__TASK INSTRUCTIONS__
Please print, exactly, only the lines in the entries below from the line that has "国内最大級のホテル・民泊M＆Aプラットフォーム" through the line that has "прекратяване на регистрацията на". Pictures don't go in.

__SUPPLIED ENTRIES__
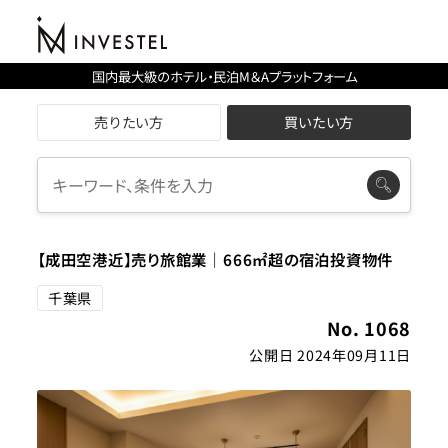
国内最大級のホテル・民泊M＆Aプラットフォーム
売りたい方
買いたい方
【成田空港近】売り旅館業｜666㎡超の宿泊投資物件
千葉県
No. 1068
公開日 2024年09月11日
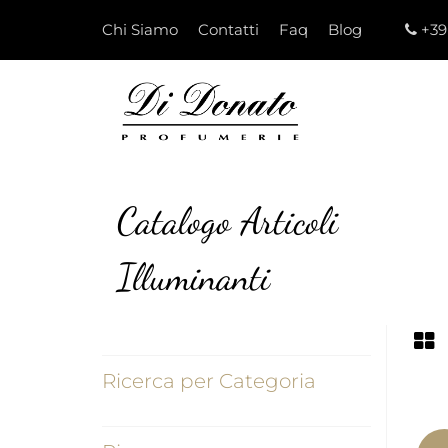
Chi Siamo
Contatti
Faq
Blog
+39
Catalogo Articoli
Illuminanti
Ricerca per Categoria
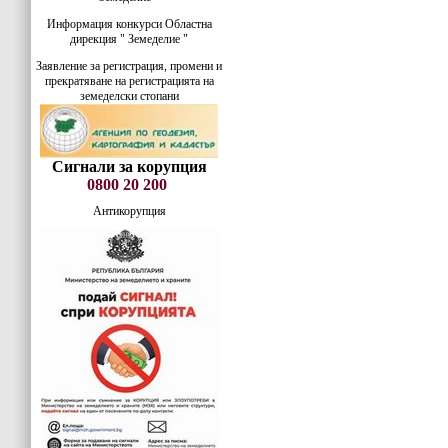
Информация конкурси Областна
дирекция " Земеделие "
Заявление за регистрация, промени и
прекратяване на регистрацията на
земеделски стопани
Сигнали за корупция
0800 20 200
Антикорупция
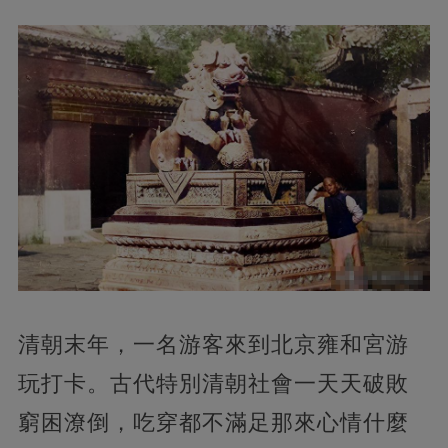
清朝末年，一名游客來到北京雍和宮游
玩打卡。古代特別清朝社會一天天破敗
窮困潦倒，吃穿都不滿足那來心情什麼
* * *
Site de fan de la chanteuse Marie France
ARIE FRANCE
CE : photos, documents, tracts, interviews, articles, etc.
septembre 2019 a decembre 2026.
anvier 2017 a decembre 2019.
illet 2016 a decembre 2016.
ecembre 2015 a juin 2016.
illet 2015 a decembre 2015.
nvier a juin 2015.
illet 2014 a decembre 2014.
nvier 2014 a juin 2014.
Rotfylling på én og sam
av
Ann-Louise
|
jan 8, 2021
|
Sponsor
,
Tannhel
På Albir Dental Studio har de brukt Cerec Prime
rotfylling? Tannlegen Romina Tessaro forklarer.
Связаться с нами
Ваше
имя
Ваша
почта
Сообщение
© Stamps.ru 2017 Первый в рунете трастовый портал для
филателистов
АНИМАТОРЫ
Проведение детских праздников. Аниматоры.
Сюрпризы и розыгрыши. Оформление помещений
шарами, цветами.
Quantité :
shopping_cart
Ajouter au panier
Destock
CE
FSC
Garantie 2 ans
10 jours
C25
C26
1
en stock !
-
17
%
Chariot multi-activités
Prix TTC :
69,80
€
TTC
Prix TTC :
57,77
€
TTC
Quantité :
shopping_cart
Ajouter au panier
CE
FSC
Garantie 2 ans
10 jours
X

__RESULT OF THIS EXERCISE__
国内最大級のホテル・民泊M＆Aプラットフォーム
売りたい方
買いたい方
【成田空港近】売り旅館業｜666㎡超の宿泊投資物件
千葉県
No. 1068
公開日 2024年09月11日
Chi Siamo
Contatti
Faq
Blog
+39
Catalogo Articoli
Illuminanti
Ricerca per Categoria
Информация конкурси Областна
дирекция " Земеделие "
Заявление за регистрация, промени и
прекратяване на регистрацията на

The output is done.